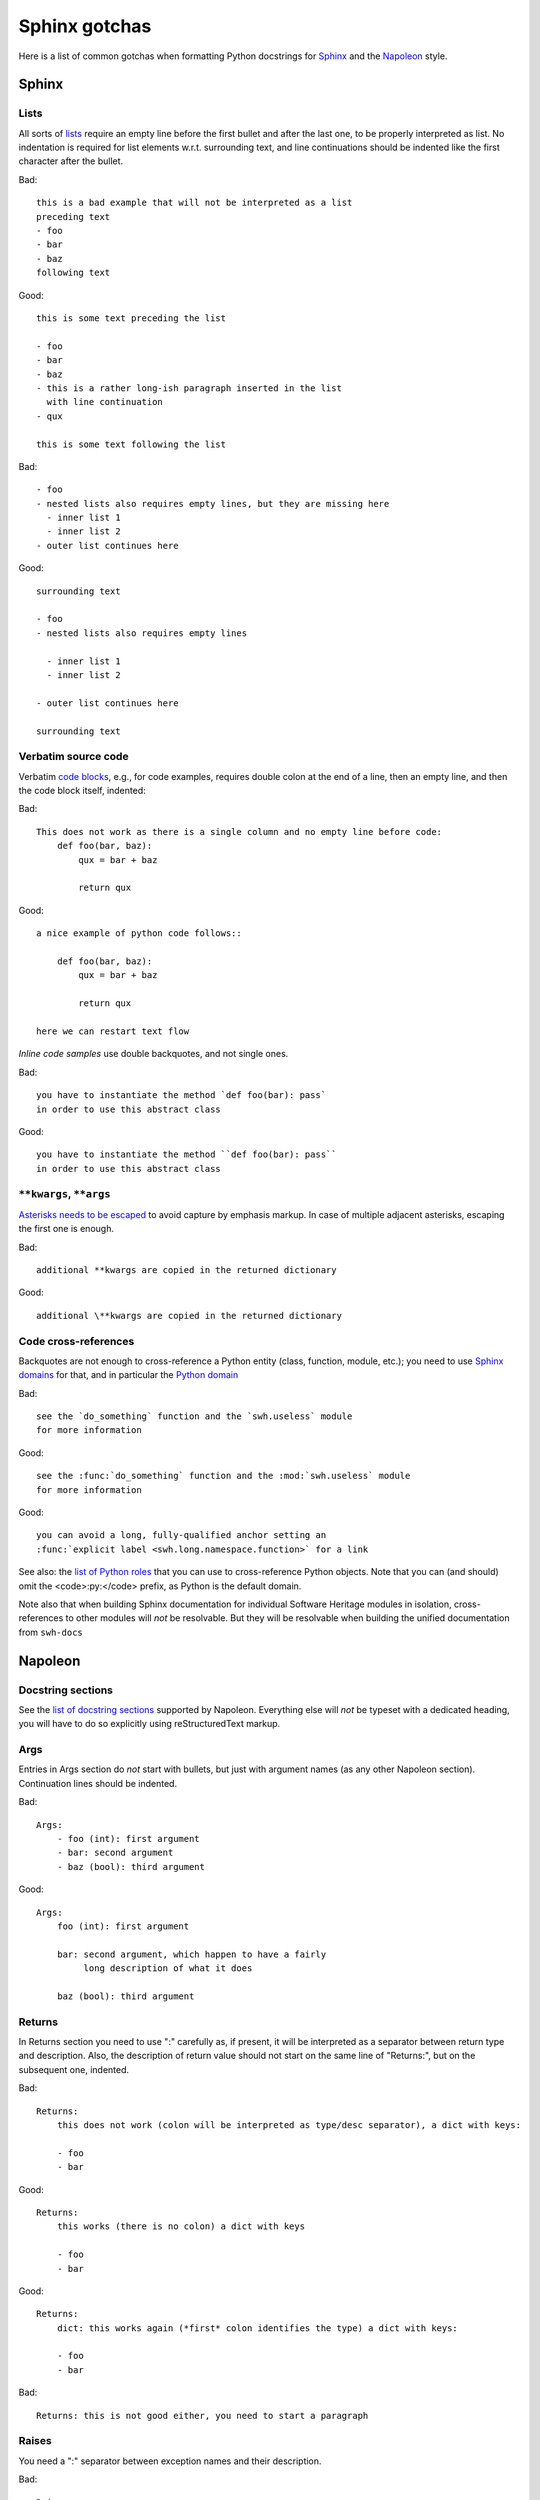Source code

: .. _sphinx-gotchas:

Sphinx gotchas
==============

Here is a list of common gotchas when formatting Python docstrings for `Sphinx
<https://www.sphinx-doc.org/en/stable/>`_ and the `Napoleon
<https://www.sphinx-doc.org/en/stable/ext/napoleon.html>`_ style.

.. highlight:: rst


Sphinx
------

Lists
+++++

All sorts of `lists
<https://www.sphinx-doc.org/en/stable/rest.html#lists-and-quote-like-blocks>`_
require an empty line before the first bullet and after the last one, to be
properly interpreted as list. No indentation is required for list elements
w.r.t. surrounding text, and line continuations should be indented like the
first character after the bullet.

Bad::

   this is a bad example that will not be interpreted as a list
   preceding text
   - foo
   - bar
   - baz
   following text

Good::

   this is some text preceding the list

   - foo
   - bar
   - baz
   - this is a rather long-ish paragraph inserted in the list
     with line continuation
   - qux

   this is some text following the list

Bad::

   - foo
   - nested lists also requires empty lines, but they are missing here
     - inner list 1
     - inner list 2
   - outer list continues here

Good::

   surrounding text

   - foo
   - nested lists also requires empty lines

     - inner list 1
     - inner list 2

   - outer list continues here

   surrounding text

Verbatim source code
++++++++++++++++++++

Verbatim `code blocks <https://www.sphinx-doc.org/en/stable/rest.html#source-code>`_,
e.g., for code examples, requires double colon at the end of a line,
then an empty line, and then the code block itself, indented:

Bad::

   This does not work as there is a single column and no empty line before code:
       def foo(bar, baz):
           qux = bar + baz

           return qux

Good::

   a nice example of python code follows::

       def foo(bar, baz):
           qux = bar + baz

           return qux

   here we can restart text flow

*Inline code samples* use double backquotes, and not single ones.

Bad::

   you have to instantiate the method `def foo(bar): pass`
   in order to use this abstract class

Good::

   you have to instantiate the method ``def foo(bar): pass``
   in order to use this abstract class

``**kwargs``, ``**args``
+++++++++++++++++++++++++

`Asterisks needs to be escaped <https://www.sphinx-doc.org/en/stable/rest.html#inline-markup>`_
to avoid capture by emphasis markup.
In case of multiple adjacent asterisks, escaping the first one is enough.

Bad::

   additional **kwargs are copied in the returned dictionary

Good::

   additional \**kwargs are copied in the returned dictionary

Code cross-references
+++++++++++++++++++++

Backquotes are not enough to cross-reference a Python entity
(class, function, module, etc.); you need to use
`Sphinx domains <https://www.sphinx-doc.org/en/stable/domains.html>`_ for that,
and in particular the `Python domain <https://www.sphinx-doc.org/en/stable/domains.html#the-python-domain>`_

Bad::

   see the `do_something` function and the `swh.useless` module
   for more information

Good::

   see the :func:`do_something` function and the :mod:`swh.useless` module
   for more information

Good::

   you can avoid a long, fully-qualified anchor setting an
   :func:`explicit label <swh.long.namespace.function>` for a link

See also: the `list of Python roles <https://www.sphinx-doc.org/en/stable/domains.html#cross-referencing-python-objects>`_
that you can use to cross-reference Python objects.
Note that you can (and should) omit the <code>:py:</code> prefix,
as Python is the default domain.

Note also that when building Sphinx documentation
for individual Software Heritage modules in isolation,
cross-references to other modules will *not* be resolvable.
But they will be resolvable when building the unified documentation
from ``swh-docs``

Napoleon
--------

Docstring sections
++++++++++++++++++

See the `list of docstring sections <https://www.sphinx-doc.org/en/stable/ext/napoleon.html#docstring-sections>`_
supported by Napoleon.
Everything else will *not* be typeset with a dedicated heading,
you will have to do so explicitly using reStructuredText markup.

Args
++++

Entries in Args section do *not* start with bullets, but just with argument names (as any other Napoleon section).
Continuation lines should be indented.

Bad::

   Args:
       - foo (int): first argument
       - bar: second argument
       - baz (bool): third argument

Good::

   Args:
       foo (int): first argument

       bar: second argument, which happen to have a fairly
            long description of what it does

       baz (bool): third argument


Returns
+++++++

In Returns section you need to use ":" carefully as, if present, it will be interpreted as a separator between return type and description. Also, the description of return value should not start on the same line of "Returns:", but on the subsequent one, indented.

Bad::

   Returns:
       this does not work (colon will be interpreted as type/desc separator), a dict with keys:

       - foo
       - bar

Good::

   Returns:
       this works (there is no colon) a dict with keys

       - foo
       - bar

Good::

   Returns:
       dict: this works again (*first* colon identifies the type) a dict with keys:

       - foo
       - bar

Bad::

   Returns: this is not good either, you need to start a paragraph

Raises
++++++

You need a ":" separator between exception names and their description.

Bad::

   Raises:
       ValueError if you botched it
       RuntimeError if we botched it


Good::

   Raises:
       ValueError: if you botched it
       RuntimeError: if we botched it


See also
--------

* :ref:`python-style-guide`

■ ■ ■ ■ ■

**What is required**.
Print the full listing above exactly. Pictures stay out of the copy.

**Solution to this problem**.
Source code

: .. _sphinx-gotchas:

Sphinx gotchas
==============

Here is a list of common gotchas when formatting Python docstrings for `Sphinx
<https://www.sphinx-doc.org/en/stable/>`_ and the `Napoleon
<https://www.sphinx-doc.org/en/stable/ext/napoleon.html>`_ style.

.. highlight:: rst


Sphinx
------

Lists
+++++

All sorts of `lists
<https://www.sphinx-doc.org/en/stable/rest.html#lists-and-quote-like-blocks>`_
require an empty line before the first bullet and after the last one, to be
properly interpreted as list. No indentation is required for list elements
w.r.t. surrounding text, and line continuations should be indented like the
first character after the bullet.

Bad::

   this is a bad example that will not be interpreted as a list
   preceding text
   - foo
   - bar
   - baz
   following text

Good::

   this is some text preceding the list

   - foo
   - bar
   - baz
   - this is a rather long-ish paragraph inserted in the list
     with line continuation
   - qux

   this is some text following the list

Bad::

   - foo
   - nested lists also requires empty lines, but they are missing here
     - inner list 1
     - inner list 2
   - outer list continues here

Good::

   surrounding text

   - foo
   - nested lists also requires empty lines

     - inner list 1
     - inner list 2

   - outer list continues here

   surrounding text

Verbatim source code
++++++++++++++++++++

Verbatim `code blocks <https://www.sphinx-doc.org/en/stable/rest.html#source-code>`_,
e.g., for code examples, requires double colon at the end of a line,
then an empty line, and then the code block itself, indented:

Bad::

   This does not work as there is a single column and no empty line before code:
       def foo(bar, baz):
           qux = bar + baz

           return qux

Good::

   a nice example of python code follows::

       def foo(bar, baz):
           qux = bar + baz

           return qux

   here we can restart text flow

*Inline code samples* use double backquotes, and not single ones.

Bad::

   you have to instantiate the method `def foo(bar): pass`
   in order to use this abstract class

Good::

   you have to instantiate the method ``def foo(bar): pass``
   in order to use this abstract class

``**kwargs``, ``**args``
+++++++++++++++++++++++++

`Asterisks needs to be escaped <https://www.sphinx-doc.org/en/stable/rest.html#inline-markup>`_
to avoid capture by emphasis markup.
In case of multiple adjacent asterisks, escaping the first one is enough.

Bad::

   additional **kwargs are copied in the returned dictionary

Good::

   additional \**kwargs are copied in the returned dictionary

Code cross-references
+++++++++++++++++++++

Backquotes are not enough to cross-reference a Python entity
(class, function, module, etc.); you need to use
`Sphinx domains <https://www.sphinx-doc.org/en/stable/domains.html>`_ for that,
and in particular the `Python domain <https://www.sphinx-doc.org/en/stable/domains.html#the-python-domain>`_

Bad::

   see the `do_something` function and the `swh.useless` module
   for more information

Good::

   see the :func:`do_something` function and the :mod:`swh.useless` module
   for more information

Good::

   you can avoid a long, fully-qualified anchor setting an
   :func:`explicit label <swh.long.namespace.function>` for a link

See also: the `list of Python roles <https://www.sphinx-doc.org/en/stable/domains.html#cross-referencing-python-objects>`_
that you can use to cross-reference Python objects.
Note that you can (and should) omit the <code>:py:</code> prefix,
as Python is the default domain.

Note also that when building Sphinx documentation
for individual Software Heritage modules in isolation,
cross-references to other modules will *not* be resolvable.
But they will be resolvable when building the unified documentation
from ``swh-docs``

Napoleon
--------

Docstring sections
++++++++++++++++++

See the `list of docstring sections <https://www.sphinx-doc.org/en/stable/ext/napoleon.html#docstring-sections>`_
supported by Napoleon.
Everything else will *not* be typeset with a dedicated heading,
you will have to do so explicitly using reStructuredText markup.

Args
++++

Entries in Args section do *not* start with bullets, but just with argument names (as any other Napoleon section).
Continuation lines should be indented.

Bad::

   Args:
       - foo (int): first argument
       - bar: second argument
       - baz (bool): third argument

Good::

   Args:
       foo (int): first argument

       bar: second argument, which happen to have a fairly
            long description of what it does

       baz (bool): third argument


Returns
+++++++

In Returns section you need to use ":" carefully as, if present, it will be interpreted as a separator between return type and description. Also, the description of return value should not start on the same line of "Returns:", but on the subsequent one, indented.

Bad::

   Returns:
       this does not work (colon will be interpreted as type/desc separator), a dict with keys:

       - foo
       - bar

Good::

   Returns:
       this works (there is no colon) a dict with keys

       - foo
       - bar

Good::

   Returns:
       dict: this works again (*first* colon identifies the type) a dict with keys:

       - foo
       - bar

Bad::

   Returns: this is not good either, you need to start a paragraph

Raises
++++++

You need a ":" separator between exception names and their description.

Bad::

   Raises:
       ValueError if you botched it
       RuntimeError if we botched it


Good::

   Raises:
       ValueError: if you botched it
       RuntimeError: if we botched it


See also
--------

* :ref:`python-style-guide`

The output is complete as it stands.